Meetings with Japan – artistic output of Aliska Lahusen and Gabriela Morawetz
Aliska Lahusen and Gabriela Morawetz are Polish artists who live and work in France. They are both fascinated by the art and culture of other civilisations and they are sensitive to universal symbols, archetypes and rituals. Their artistic road first brought them from Poland to the West and then from the West to the East. My intention is to present the latter part of their creative journey, which for each of them had a very different shape.
Lahusen’s areas of interest are sculpture, painting, graphic art and installations. Her creative output from the 70s and 80s is marked by organic references. In the 90s the sculptures made on the basis of wooden skeletons and covered with sheets of lead are accompanied by paintings most often executed on lead, with the use of deep, matt black paint. The most important element of all works is the material or matter that absorbs or generates light. A series entitled “Mirrors”, inspired by the Japanese myth about the goddess Amaterasu, was created with the use of a traditional technique of lacquerware. It is only one of many examples of the artist’s inspiration taken from the arts and crafts of Japan. The holistic understanding of the world, the attentive balancing of contradictory elements (emptiness and wholeness) and the accompanying search for unity – all so close to the thought of the Far East – are all basic features of the works of Aliska Lahusen.

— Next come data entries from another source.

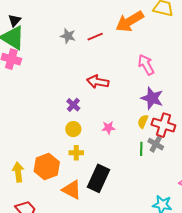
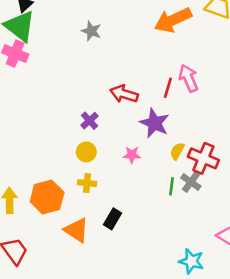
red line: (95, 37) -> (168, 88), moved, turned -56
purple star: (152, 98) -> (154, 123), moved
black rectangle: (99, 178) -> (112, 219), size x0.6

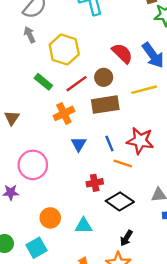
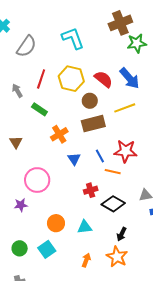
gray arrow: (30, 35) -> (17, 91), moved
yellow hexagon: (64, 50) -> (71, 79), moved
red line: (77, 84) -> (41, 79), moved, turned -30

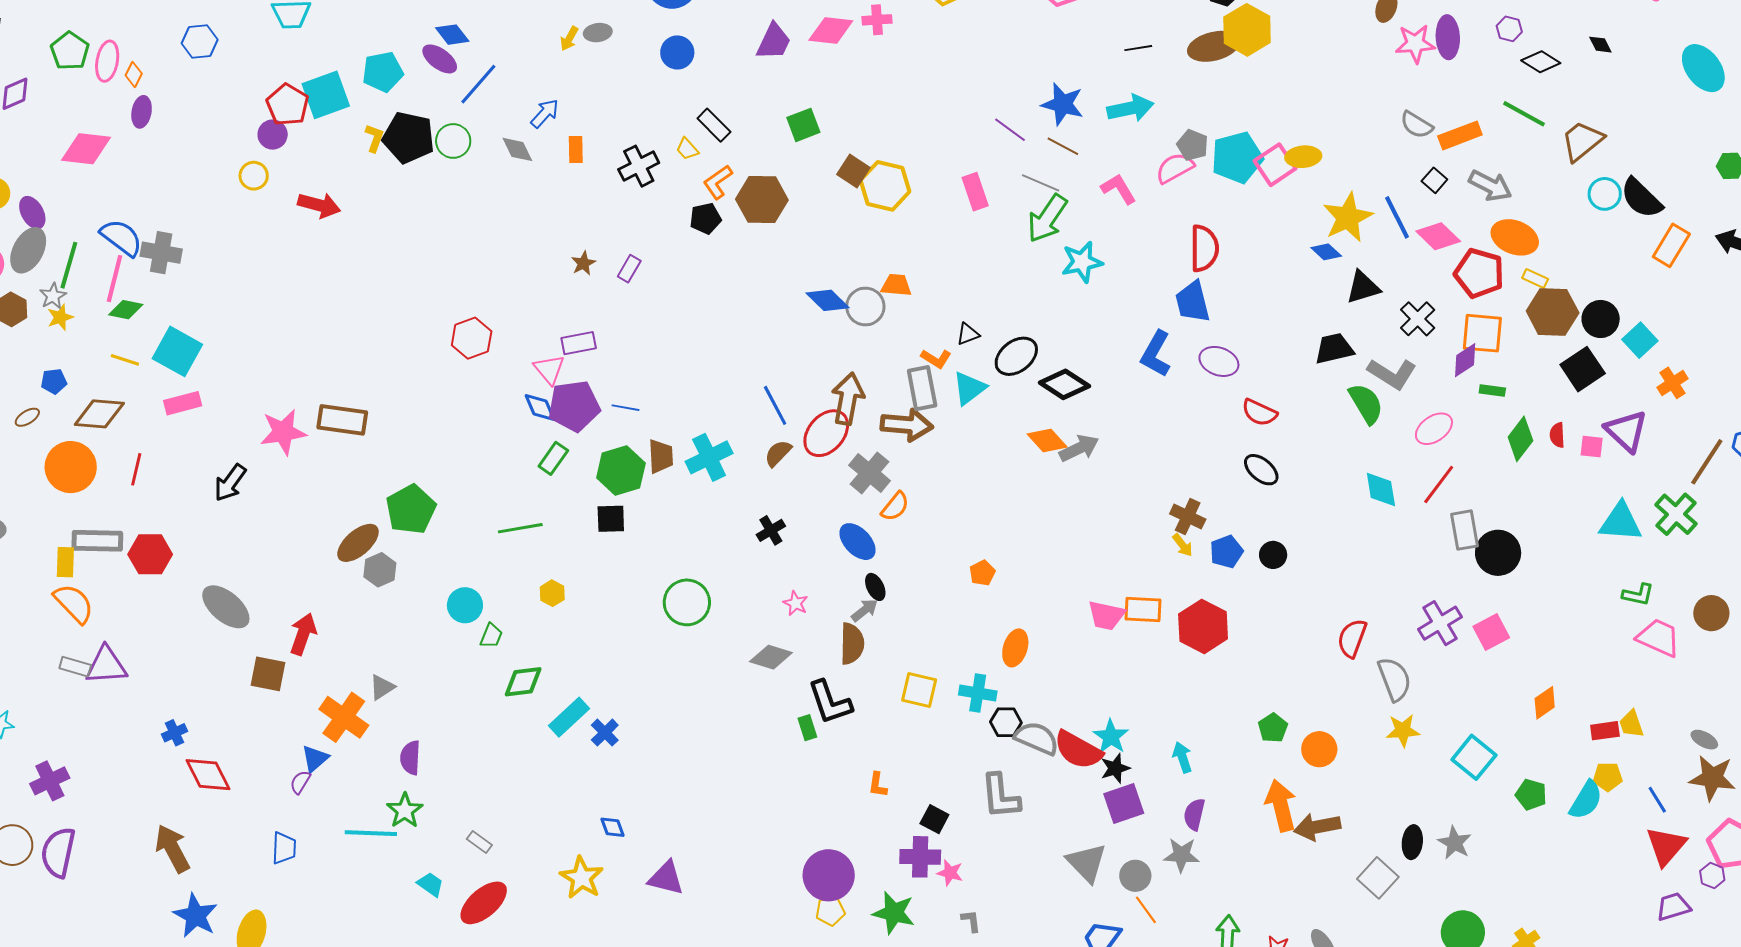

In the centre of creative interests of Gabriela Morawetz we have a human silhouette. The strongest illustrations for this statement are her performances made with the appearance of i.a. Japanese dancers, which were organised during several editions of Biwako Biennale in Japan. Her works referring to the tradition of the Far East in a less direct way are characterised by a particular visual poetry of impermanence, directing our gaze deep into the painting. The artist most often uses photography as her medium, but she uses it in a non-conventional way. At the same time, makemono that she recently created gives evidence for her growing closeness to the forms taken directly from the Japanese culture.
The oeuvres of both artists, who in their work release an individual and unique expression – at the same time inscribing it into the world of creations from different cultures – are especially beautiful and precious in the postmodern world, with its growing standardisation of tastes and more and more common impoverishment of artistic message.